Relevancy– Data should not only be accurate, but it must also be relevant to the needs and purposes of a business. Also, companies waste valuable storage space if they collect information extraneous to their purpose. In addition, irrelevant data may also prevent key customer targets from being identified in reporting and analysis.
What Do I Need To Do Know About Data Quality?
Quality data is valuable data. To be of high quality, data must be consistent and unambiguous. Its issues are often the result of database merges or systems/cloud integration processes in which data fields that should be compatible are not due to schema or format inconsistencies.
What Activities Are Involved?
Data quality activities involve data rationalization and validation.
Efforts are also often needed while integrating disparate applications during merger and acquisition activities. Also, when siloed data systems within a single organization are brought together for the first time in a data warehouse or big data lake. Moreover, data quality is critical to the efficiency of horizontal business applications such as enterprise resource planning (ERP) or customer relationship management (CRM).
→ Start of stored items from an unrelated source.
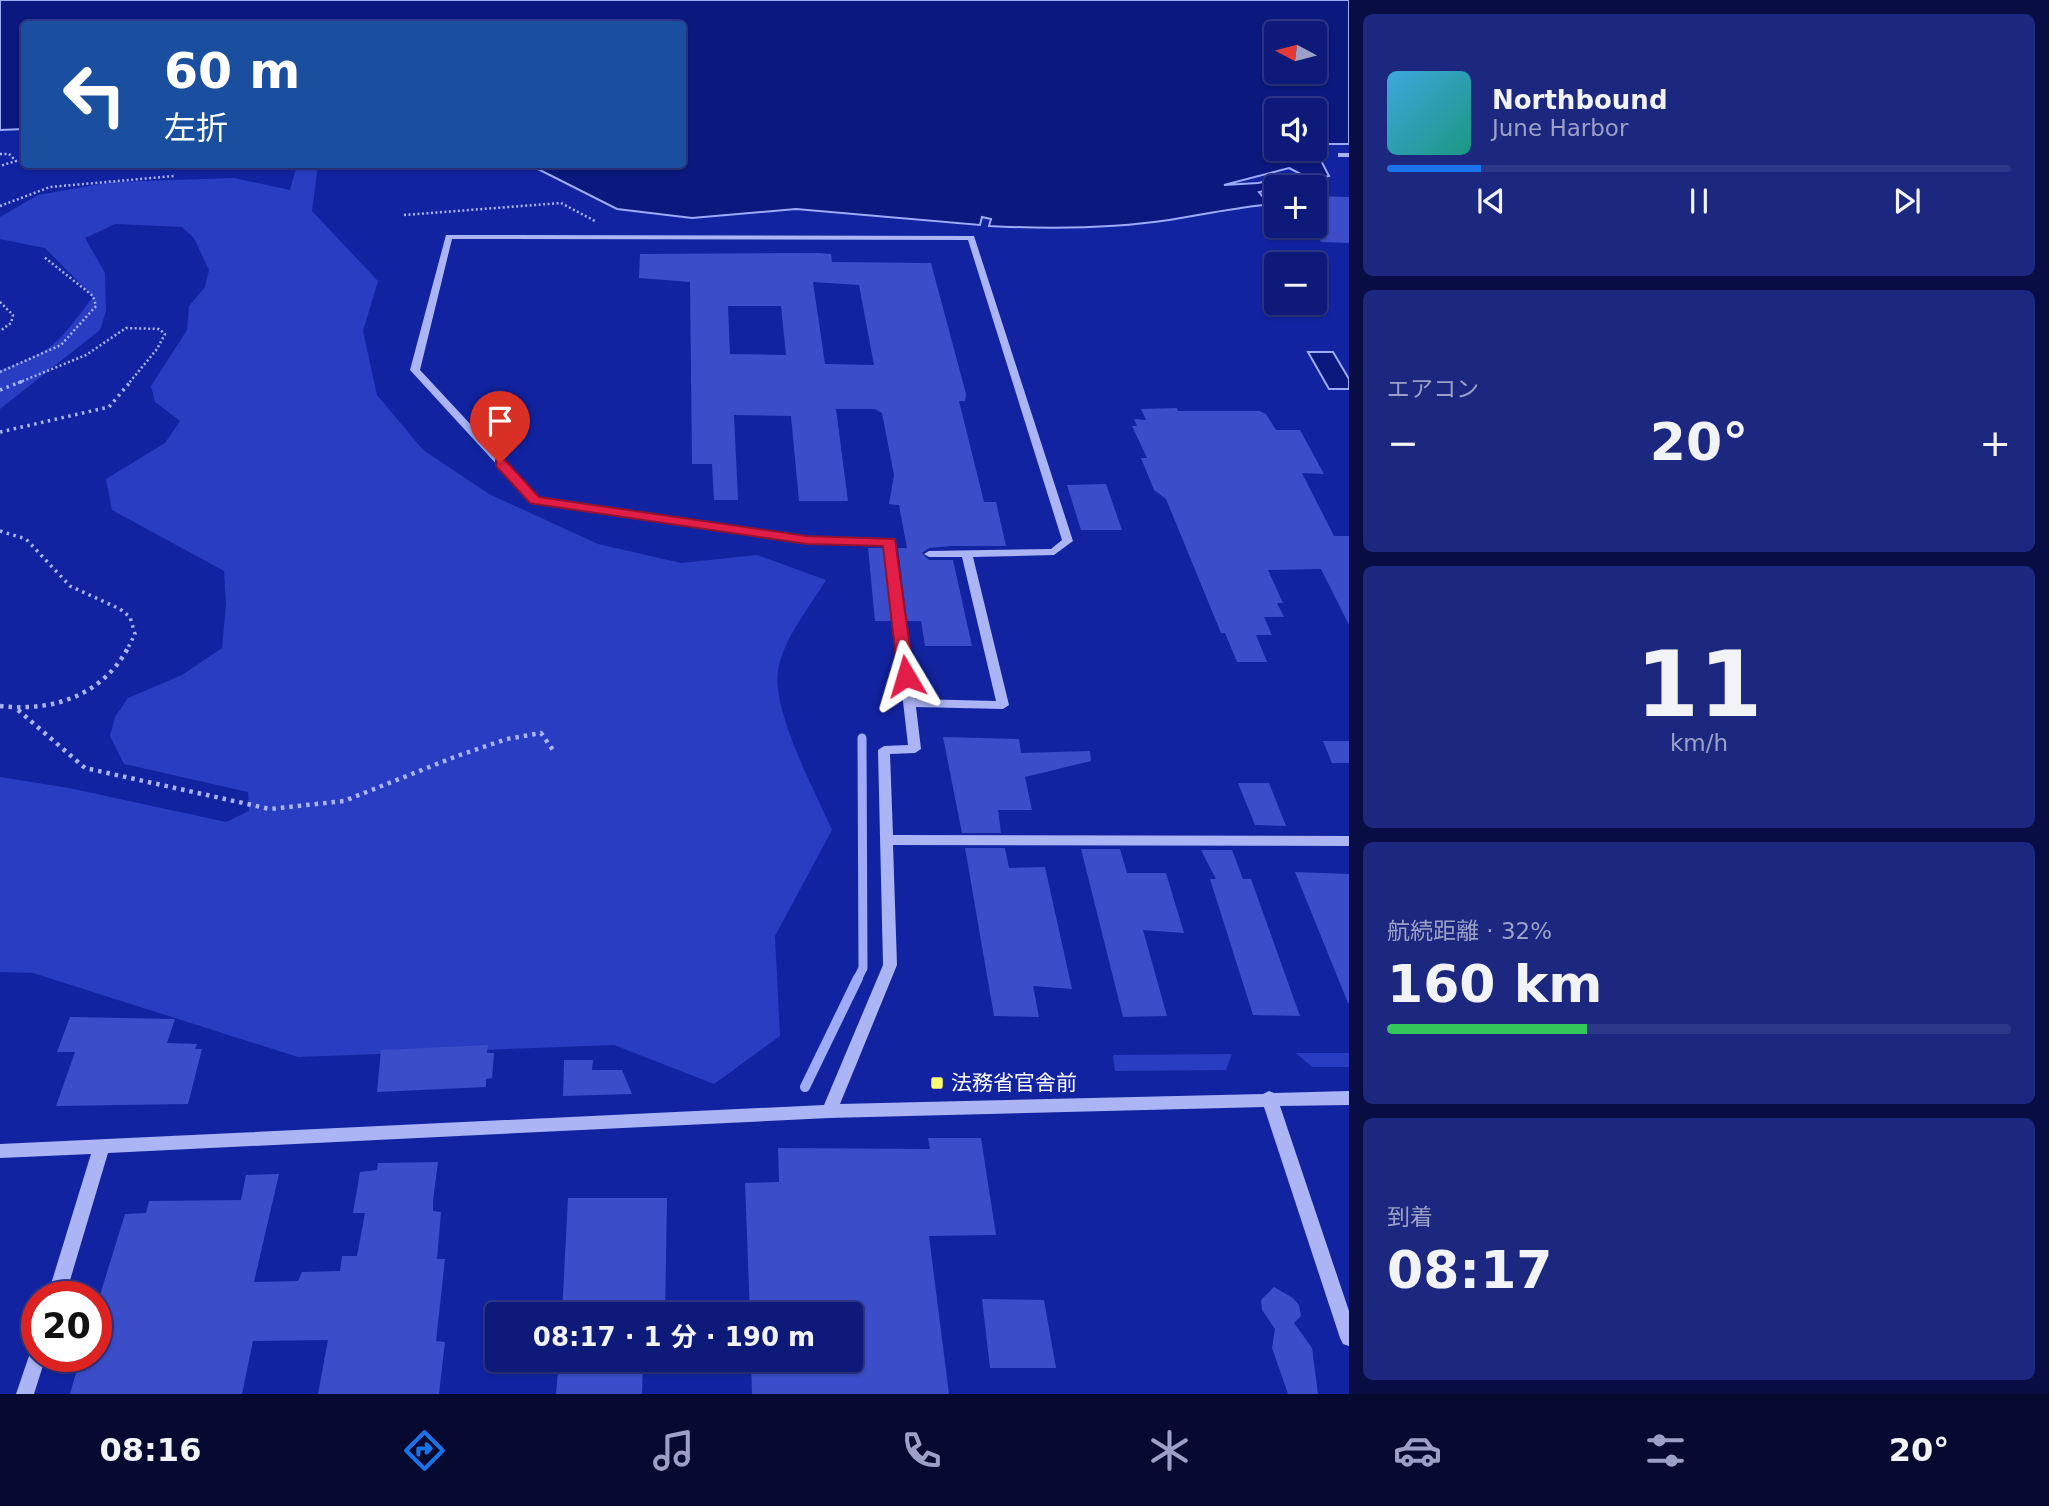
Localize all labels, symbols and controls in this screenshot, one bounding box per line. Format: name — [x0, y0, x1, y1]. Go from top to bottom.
north arrow — [1264, 21, 1326, 84]
map controls — [1264, 21, 1327, 315]
text: 60 m — [164, 43, 300, 100]
icon: left — [49, 49, 140, 140]
text: Northbound — [1492, 85, 1668, 115]
button: sound — [1264, 98, 1327, 161]
text: 左折 — [164, 109, 228, 147]
text: June Harbor — [1492, 115, 1628, 141]
button: + — [1264, 175, 1327, 238]
icon: previous — [1472, 182, 1510, 220]
icon: pause — [1680, 182, 1718, 220]
icon: next — [1888, 182, 1926, 220]
button: − — [1264, 252, 1327, 315]
text: エアコン — [1387, 376, 1479, 402]
pin — [470, 391, 530, 463]
icon: arrive — [481, 402, 519, 440]
text: 20° — [1650, 412, 1748, 472]
text: − — [1387, 421, 1419, 465]
text: + — [1979, 421, 2011, 465]
text: 11 — [1636, 632, 1762, 737]
position arrow — [869, 639, 943, 713]
text: km/h — [1670, 730, 1728, 756]
text: 航続距離 · 32% — [1387, 918, 1552, 944]
text: 160 km — [1387, 954, 1602, 1014]
place label: 法務省官舎前 — [951, 1071, 1077, 1095]
marker: 法務省官舎前 — [929, 1075, 945, 1091]
text: 到着 — [1387, 1204, 1433, 1230]
text: 08:17 — [1387, 1240, 1553, 1300]
speed limit sign: 20 — [21, 1281, 112, 1372]
text: 08:17 · 1 分 · 190 m — [533, 1322, 815, 1352]
icon: directions — [400, 1426, 449, 1475]
icon: music — [649, 1426, 698, 1475]
icon: phone — [897, 1426, 946, 1475]
icon: climate — [1145, 1426, 1194, 1475]
icon: car — [1393, 1426, 1442, 1475]
icon: filters — [1641, 1426, 1690, 1475]
text: 08:16 — [100, 1431, 201, 1469]
text: 20° — [1889, 1431, 1949, 1469]

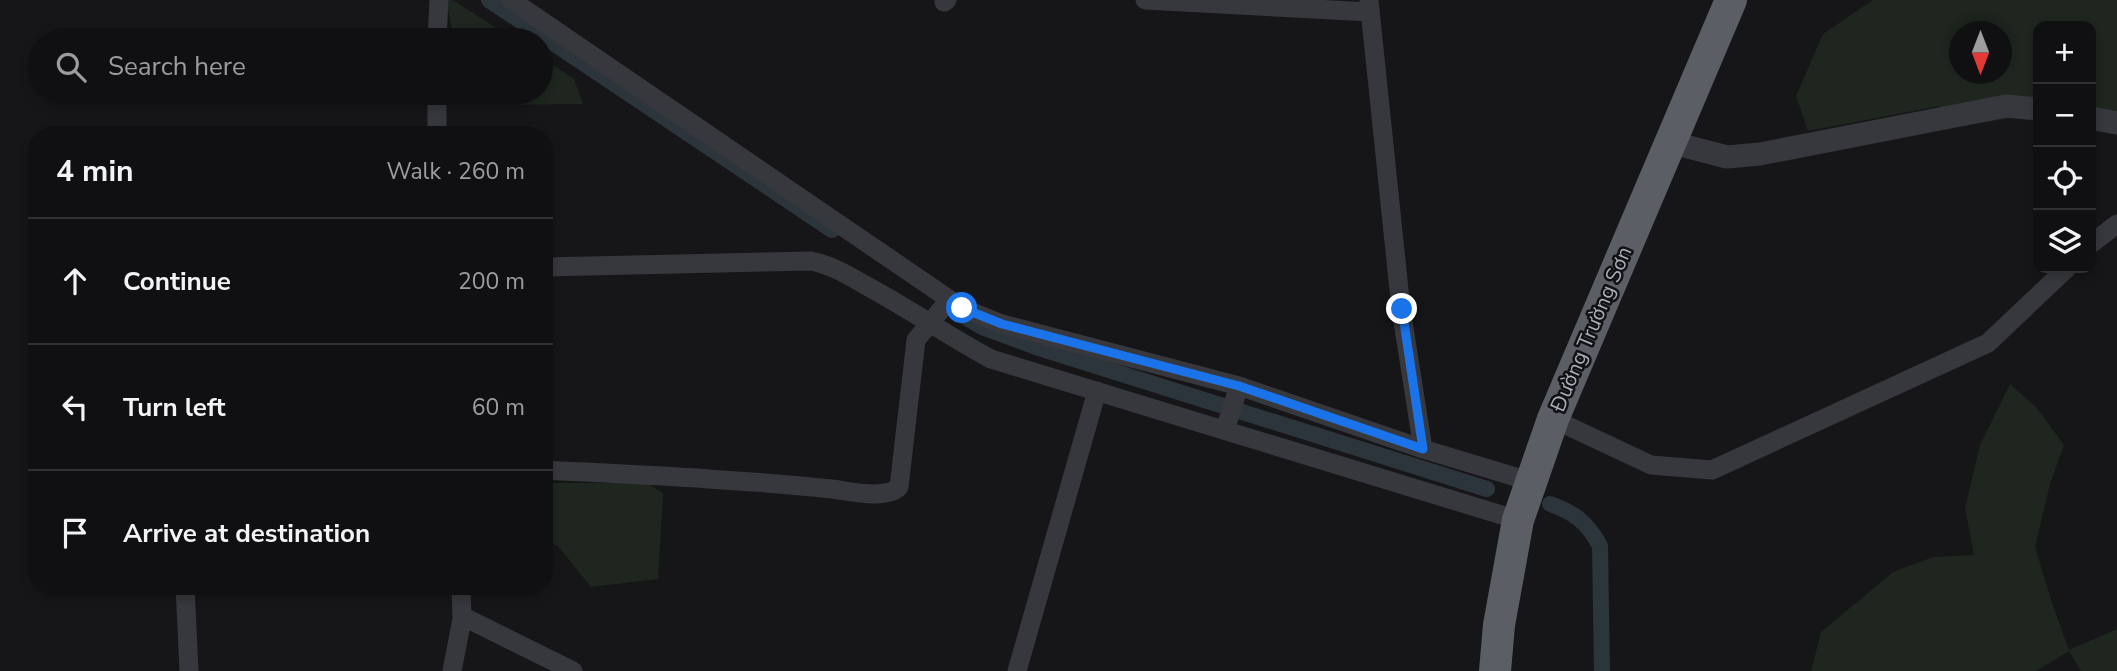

A Few Uses of Data Quality are:
- We are increasing the value of organizational data and the opportunities to use it.
- We are reducing the risk and cost associated with poor-quality data.
- We are improving organizational efficiency and productivity.
- They are protecting and enhancing the organization’s reputation.
- Data profiling.
- Data standardization.
- Data monitoring.
- Data cleansing
Let’s sum up
When data is of excellent quality, it can be quickly processed and analyzed, leading to insights that help the organization make better decisions. High-quality data is essential to business intelligence efforts, other types of data analytics, and better operational efficiency.